The topic of 3D printing has been on the rise for several years. Even if there is not much overlap with the classic printing industry, there could be synergies. Should print shops jump on the 3D bandwagon, or do the necessary investments exceed the benefits?
3D printing, that sounds very decidedly like the printing industry at first. After all, printing is printing, isn’t it? Everyone who knows a little bit about the industry knows that this is not the case. In 3D printing, completely different technologies and principles are used than in classic printing: Here, no surface is provided with paint, but rather a model is cast layer by layer. In specialist circles, the term additive manufacturing (AM) is used rather than the popular term 3D printing. In each work step, a layer is added, so to speak. Another crucial difference is mass production: While modern print shops work with large quantities, 3D printing tends to focus more on the individual product. 3D printing is used in the classic printing industry, if at all, for refinement. The application of a further layer is already familiar here, for example, from foils, embossing and varnishes.
This is where one of the first synergies presents itself: Mass customization and individual configurations are not only trend-setting in the print industry. The 3D printing industry has also discovered the trend for itself – and made it its central marketing element. In addition to shoes, sunglasses and three-dimensional desk figurines made in one’s own image, there are now even printed houses; the first house from a 3D printer was recently completed in Germany. The process is not yet economically viable, but in a few years it should be cheaper to build a house than by conventional methods.

§ WORK INSTRUCTION 1: In the 3D printing article, what term do specialists use instead of "3D printing"?
§ WORK INSTRUCTION 2: Write out the part of the 3D printing article that opens with the words containing "The topic of" and closes with "exceed the benefits?".
§ WORK INSTRUCTION 3: Continue the 3D printing article from its last sentence.
The material has no role in this work.

Rendered images with their source text:
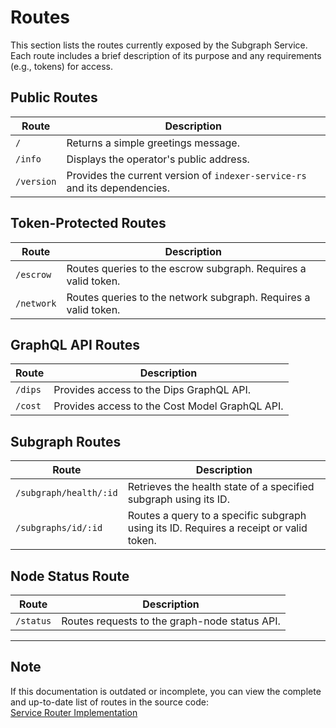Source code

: # Routes

This section lists the routes currently exposed by the Subgraph Service. Each route includes a brief description of its purpose and any requirements (e.g., tokens) for access.

## Public Routes

| Route                   | Description                                                                                  |
|-------------------------|----------------------------------------------------------------------------------------------|
| `/`                     | Returns a simple greetings message.                                                         |
| `/info`                 | Displays the operator's public address.                                                     |
| `/version`              | Provides the current version of `indexer-service-rs` and its dependencies.                  |

## Token-Protected Routes

| Route                   | Description                                                                                  |
|-------------------------|----------------------------------------------------------------------------------------------|
| `/escrow`               | Routes queries to the escrow subgraph. Requires a valid token.                               |
| `/network`              | Routes queries to the network subgraph. Requires a valid token.                              |

## GraphQL API Routes

| Route                   | Description                                                                                  |
|-------------------------|----------------------------------------------------------------------------------------------|
| `/dips`                 | Provides access to the Dips GraphQL API.                                                     |
| `/cost`                 | Provides access to the Cost Model GraphQL API.                                               |

## Subgraph Routes

| Route                                | Description                                                                                  |
|--------------------------------------|----------------------------------------------------------------------------------------------|
| `/subgraph/health/:id`               | Retrieves the health state of a specified subgraph using its ID.                             |
| `/subgraphs/id/:id`                  | Routes a query to a specific subgraph using its ID. Requires a receipt or valid token.       |

## Node Status Route

| Route                   | Description                                                                                  |
|-------------------------|----------------------------------------------------------------------------------------------|
| `/status`               | Routes requests to the graph-node status API.                                                |

---

## Note

If this documentation is outdated or incomplete, you can view the complete and up-to-date list of routes in the source code:  
[Service Router Implementation](./crates/service/src/service/router.rs)
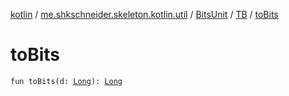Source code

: [kotlin](../../../index.md) / [me.shkschneider.skeleton.kotlin.util](../../index.md) / [BitsUnit](../index.md) / [TB](index.md) / [toBits](./to-bits.md)

# toBits

`fun toBits(d: `[`Long`](https://kotlinlang.org/api/latest/jvm/stdlib/kotlin/-long/index.html)`): `[`Long`](https://kotlinlang.org/api/latest/jvm/stdlib/kotlin/-long/index.html)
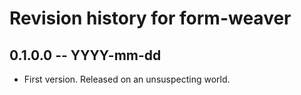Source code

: # Revision history for form-weaver

## 0.1.0.0 -- YYYY-mm-dd

* First version. Released on an unsuspecting world.
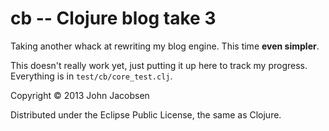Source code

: # cb -- Clojure blog take 3

Taking another whack at rewriting my blog engine.  This time **even simpler**.

This doesn't really work yet, just putting it up here to track my progress.  Everything is in `test/cb/core_test.clj`.

Copyright © 2013 John Jacobsen

Distributed under the Eclipse Public License, the same as Clojure.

§ TASK RESULT 1: Additive manufacturing (AM).

§ TASK RESULT 2:
The topic of 3D printing has been on the rise for several years. Even if there is not much overlap with the classic printing industry, there could be synergies. Should print shops jump on the 3D bandwagon, or do the necessary investments exceed the benefits?

§ TASK RESULT 3:
Although the printing industry continues to focus on mass customization, it has so far tended to burn its fingers in the 3D sector. When the topic slowly gained momentum a few years ago, the first print shops took notice: with 3D printing beginning at run length 1, Flyeralarm entered the market a few years ago – and exited again through the back door. Currently, the largest online printer in the German-speaking region no longer offers 3D printing. The situation is similar for other competitors, some of whom even wanted to use the new technology for themselves before the top dog did.
So far, the hype continues to be limited because of these experiences. By contrast, the synergies that could arise in the customer base are still tempting: Those who are used to personalizing their products are certainly not averse to new technologies behind them. Companies with a corresponding clientele and market presence could cultivate a suitable mindset. The way print companies and their customers come together is similar for all companies in the cloud economy in any case: web-to-print works not only in 2D, but also three-dimensionally. Even if the big breakthrough is not yet here, the industry is experimenting, not least because of these prospects.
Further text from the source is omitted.